Running batch jobs

The concept of virtual nodes

Hummel-2 can be viewed as a cluster consisting of virtual nodes (not to be confused with virtual machines). Each virtual node has 8 CPU cores which share the same L3 data cache. The batch system always allocates full virtual nodes. Besides 8 CPU cores each virtual node has in the

std partition: 32 GB RAM,
big partition: 96 GB RAM,
gpu partition: 144 GB RAM and 1 NVIDIA H100 80 GB GPU.

Unfortunately, the batch system does know the concept of a virtual node. Hence, the unit virtual node can not be used to request resources from the batch system.
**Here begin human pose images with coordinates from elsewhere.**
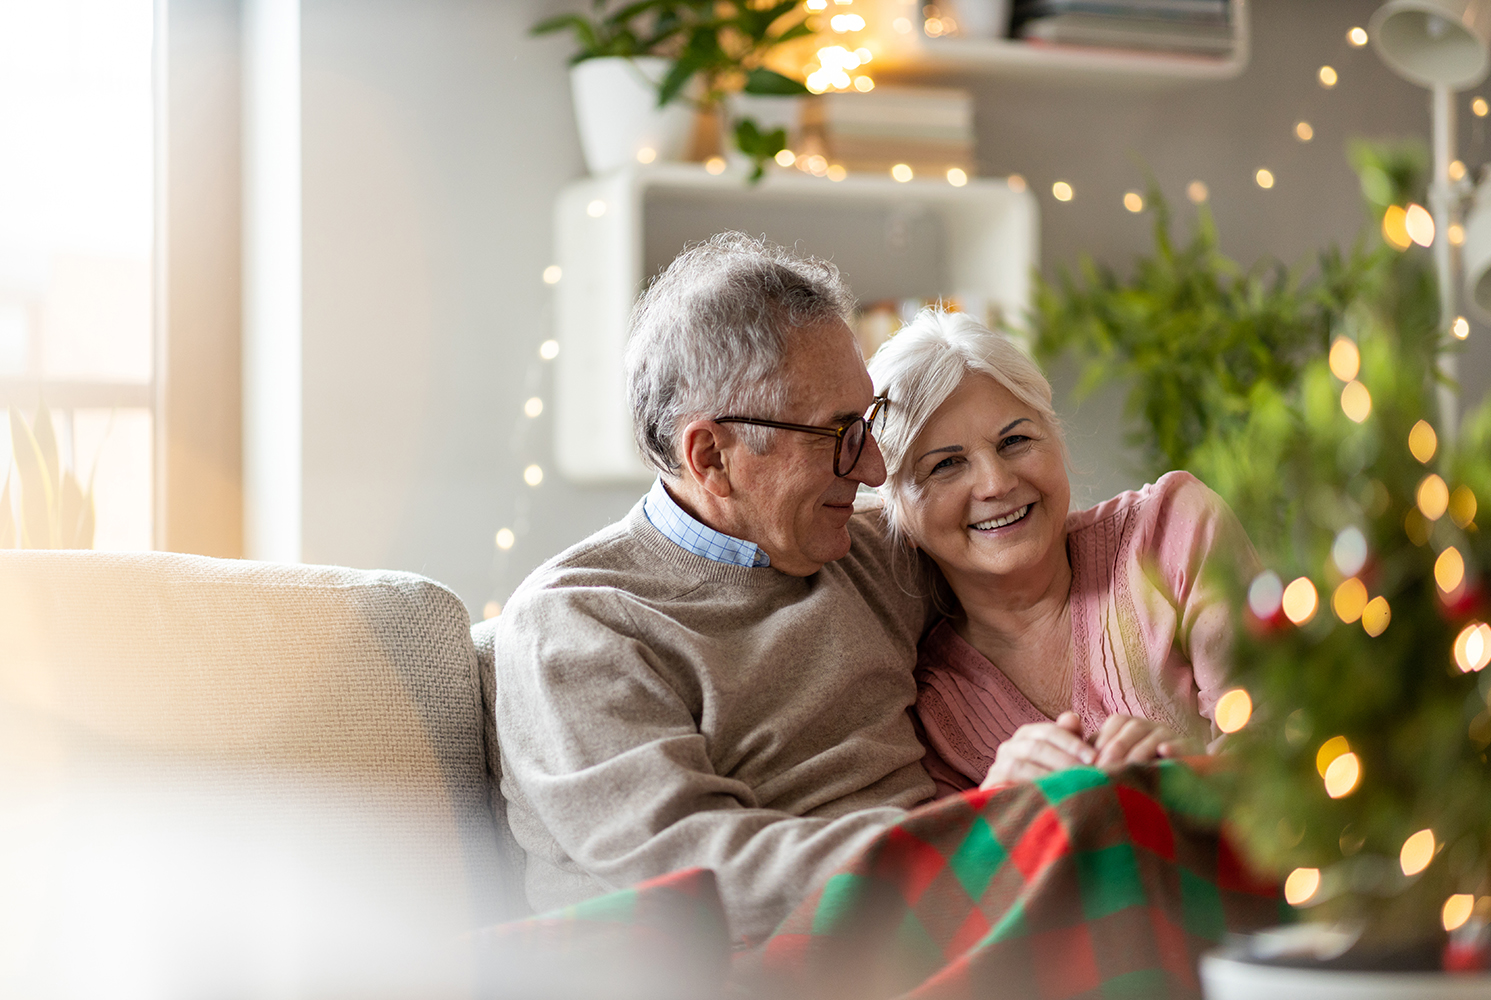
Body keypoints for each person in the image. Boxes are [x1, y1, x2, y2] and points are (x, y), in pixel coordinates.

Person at [493, 232, 938, 946]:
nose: (876, 470)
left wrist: (1175, 520)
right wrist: (961, 849)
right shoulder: (580, 624)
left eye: (869, 422)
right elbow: (697, 874)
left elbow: (1058, 548)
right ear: (712, 457)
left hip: (933, 924)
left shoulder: (870, 553)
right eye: (839, 433)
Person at [866, 308, 1256, 799]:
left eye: (1015, 440)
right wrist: (998, 805)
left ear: (1055, 437)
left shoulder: (1171, 530)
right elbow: (959, 869)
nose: (996, 482)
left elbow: (1295, 742)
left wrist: (1187, 777)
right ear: (895, 506)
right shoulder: (925, 706)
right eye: (946, 465)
In practice the number of virtual nodes a batch job gets allocated is determined by the requested number of CPU cores or GPUs, respectively:

std partition

For single-node jobs the number of virtual nodes is determined by the number of CPU cores requested:

number of virtual nodes = ceiling(--ntasks × --cpus-per-task / 8)
Full nodes (192 cores) can be requested.
Multi-node jobs must use full nodes throughout (must specify --exclusive).

big partition

Only full nodes (192 cores) can be requested.

gpu partition

The number of virtual nodes is given by the --gpus parameter.

All partitions

A memory parameter (like --mem) must never be used.

Job sizes

std and big partitions

Hummel-2 is designed to run parallel programs. The goal is that each job uses at least half of the number of cores requested or half of the RAM (implicitly) requested.
Single-core tasks should be packed and executed in parallel in order to achieve that goal. This process is called trivial parallelization. On Hummel-2 it can easily accomplished with the
- RRZ tool jobber.
The majority of jobs will fit into a single node.
Multi-node jobs must use full nodes.

gpu partition

Single-GPU jobs are expected to be dominant.
Multi-GPU jobs are possible. A multi-GPU job will be scheduled onto a single node.

Job runtimes

Runtimes should be hours, not minutes. In order to obtain reasonable runtimes short tasks can (like small tasks) be packed with the
- RRZ tool jobber.
Very long runtimes (days) should be avoided by splitting jobs if this is possible.

Accounts

In order to achieve a fair distribution of computing time the fairshare algorithm is employed, see:

In the fair tree account subtrees were introduced per partition. The consequence is that users who are allowed to use more than one partition must specify --account in addition to --partition. The account names are:

WorkingGroupName_std
WorkingGroupName_big
WorkingGroupName_gpu

File systems and log files

In batch jobs

the /home file system is readonly,
the /usw file system is readonly.

Also log files cannot be written there. If you submit jobs from $HOME or $USW a log filename including an absolute path must be specified with --output=, i.e. the first character following --output= must be a slash (/).

Temporary/scratch files

All directories mentioned in this section will be automatically created by the batch system and automatically deleted at job end.

Each job can use directories /tmp and /dev/shm. Both are virtual file systems that are both kept in memory, i.e. a job can run out-of-memory if to much data is written there.
$RRZ_GLOBAL_TMPDIR is a directory in the /beegfs file system.

Job reports

Users should check whether their batch jobs use resources efficiently. This can be coomplished with the RRZ tool rrz-batch-jobreport.